The fact that Gordimer's house is located above a mine reinforces the irony portrayed in the story. The tale deals with the irrational fears white people have had of other racial groups during, specifically, South Africa's apartheid era, when people were segregated on the basis of colour. Whites were the most privileged class and lived in wealth and security. Laws were promulgated to ensure that they occupied the best areas and that they were protected from crime.
Furthermore, the pass laws and other similar enactments ensured that the movement of black people was restricted and controlled. The Job Reservation Act also ensured that whites were guaranteed the best employment opportunities whilst the majority of other races were forced into semi-skilled and unskilled labor.
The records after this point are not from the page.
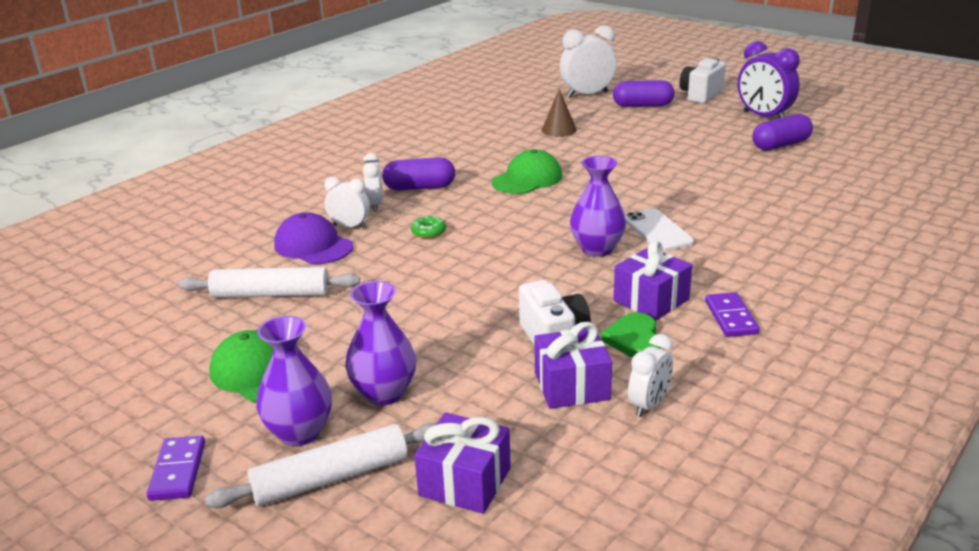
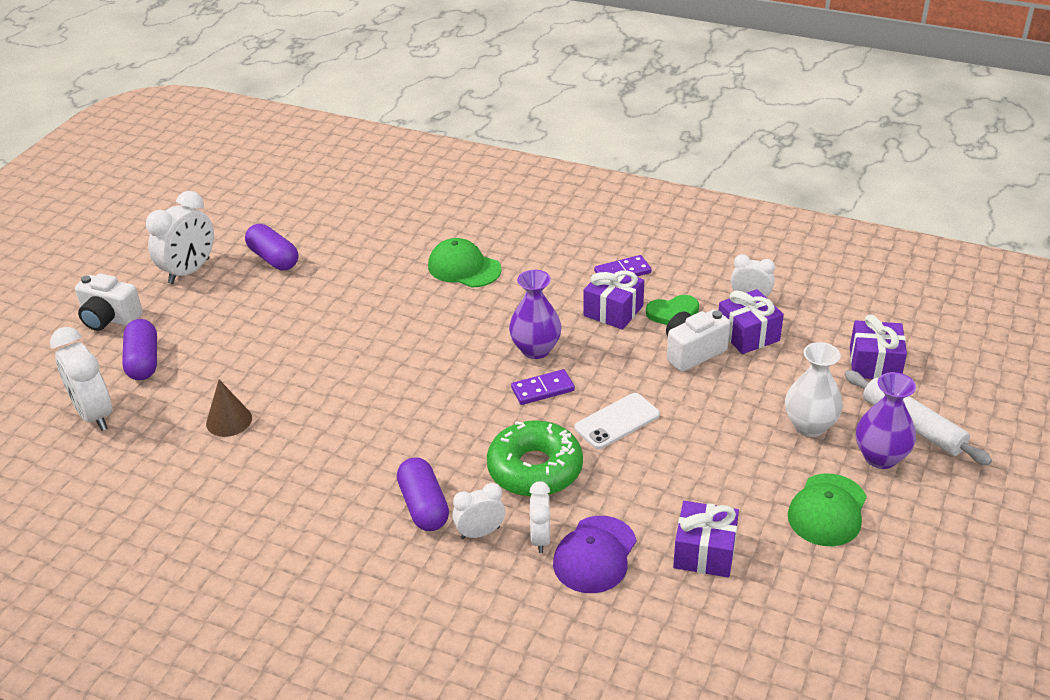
camera: 105 degrees left, 10 degrees up
purple domino [147,436,205,501] -> purple domino moved to [511,369,575,405]
white rolling pin [178,267,360,298] -> purple gift [673,501,739,577]
purple vase [345,281,416,405] -> white vase [785,342,843,437]
green donut [411,216,446,238] -> green donut [487,420,583,497], size x2.48
green cap [491,149,562,194] -> green cap moved to [428,238,502,287]
white phone [625,208,694,251] -> white phone moved to [574,393,660,449]
purple clock [738,41,800,118] -> white clock [146,191,214,284]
This system guaranteed wealth to the whites and perpetuated poverty among other groups. Workers were exploited and their labor ensured that the whites enjoyed lives of privilege. The wealth and privilege that whites therefore enjoyed was built on the back of especially black labor that was exploited and underpaid, ensuring greater profits and, as a result, greater wealth. The symbolism of the house, in this sense, should thus be obvious. It is a dwelling occupied by a privileged person whilst the mine is an apt symbol for black labor.
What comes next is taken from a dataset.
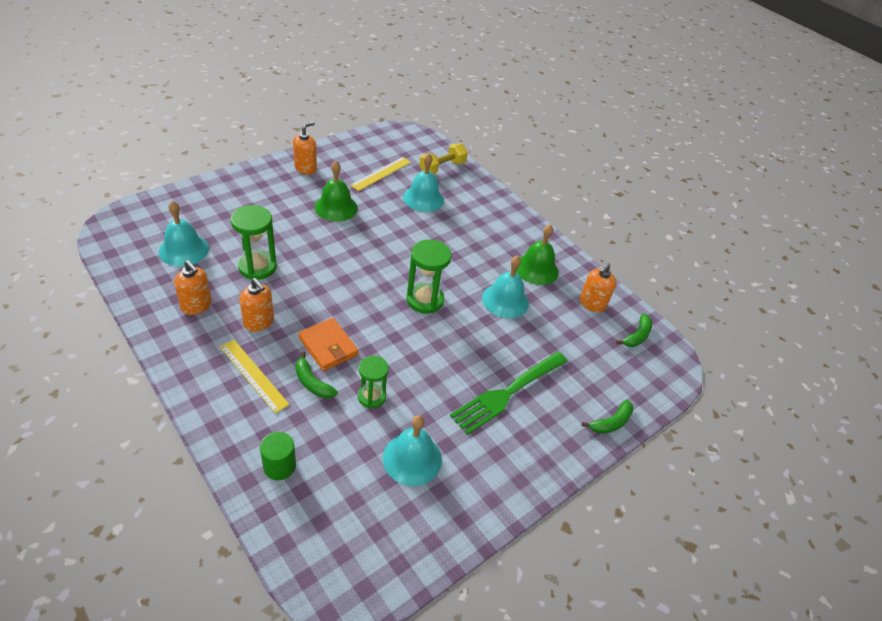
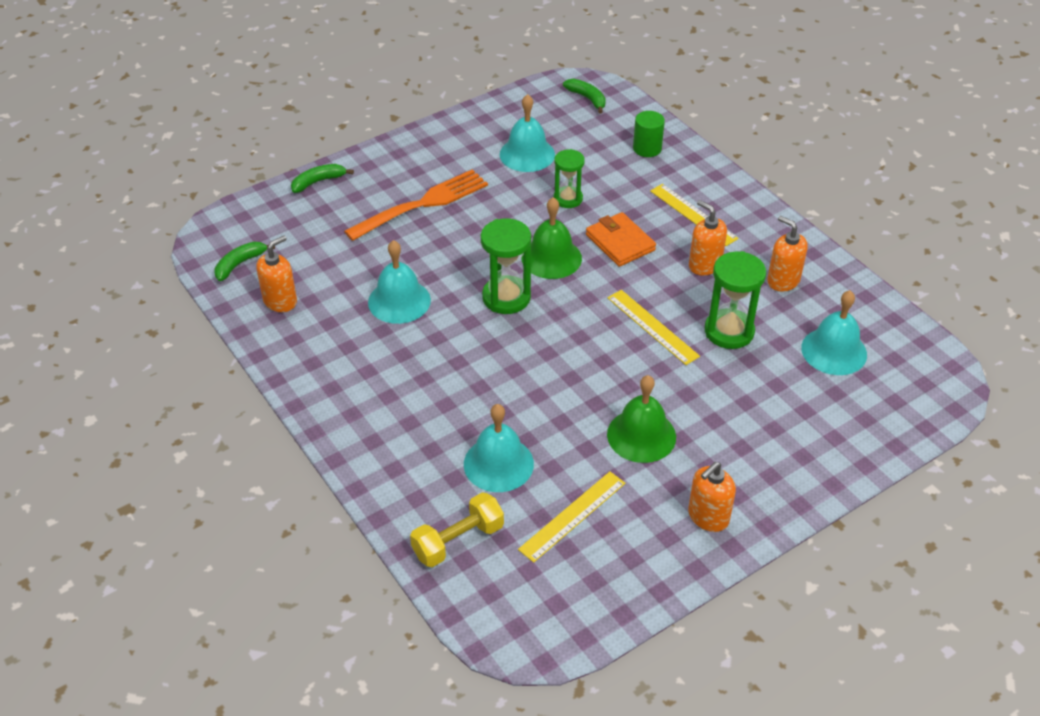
camera: 170 degrees left, 0 degrees up
green banana [296,352,338,398] -> green banana moved to [563,78,606,114]
green fork [450,352,568,435] -> orange fork [344,169,488,241]
green bell [516,224,559,285] -> green bell moved to [522,197,582,279]
none -> yellow ruler [607,290,700,365]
Gordimer was a white person who was granted the privileges extended to people of her race. As an activist, she fought against the injustices suffered by the disenfranchised in South Africa.
As already suggested, the mine in Gordimer's story is a symbol for black labor and the wealth it brought. The migrant labor system ensured a constant stream of black mine workers who were forced by the disadvantageous conditions in the rural areas to leave and work in the mines. They believed that they would then create better lives for themselves and their families. Miners, especially, were underpaid, overworked and lived in atrocious conditions in the mine hostels.
Crime was rife in the hostels and other locations where the miners lived, and there were many faction and gang fights in which many died. Residents were exposed to extremely dangerous conditions in the gold and other mines. Many lost their lives. Therein lies even greater irony—the fear and paranoia should have been reversed. The migrants had much more reason to fear those they served than vice versa.
The irony Gordimer deliberately exposes in the symbolic location of the house is that, as a representative of the privileged class, she is paranoid about her safety and suspects an intruder when, in fact, she should be grateful for the sacrifices made so that she can live where she does.
In addition, the family who is the subject of the story should have felt the same gratitude. Both, however, felt threatened by those who created, and then ensured, their lives of privilege. So, instead of welcoming and being thankful to the ones who brought them such advantage, they turn against them and try to shut them out. The family soon suffer the terrible consequences of their paranoia, unlike the author, who discovers that the ominous sounds she hears are harmless movements in the house caused by shifting.
It is, therefore, both ironic and sad that the same mental shift was never made by the family and they became victims of their own irrational apprehension.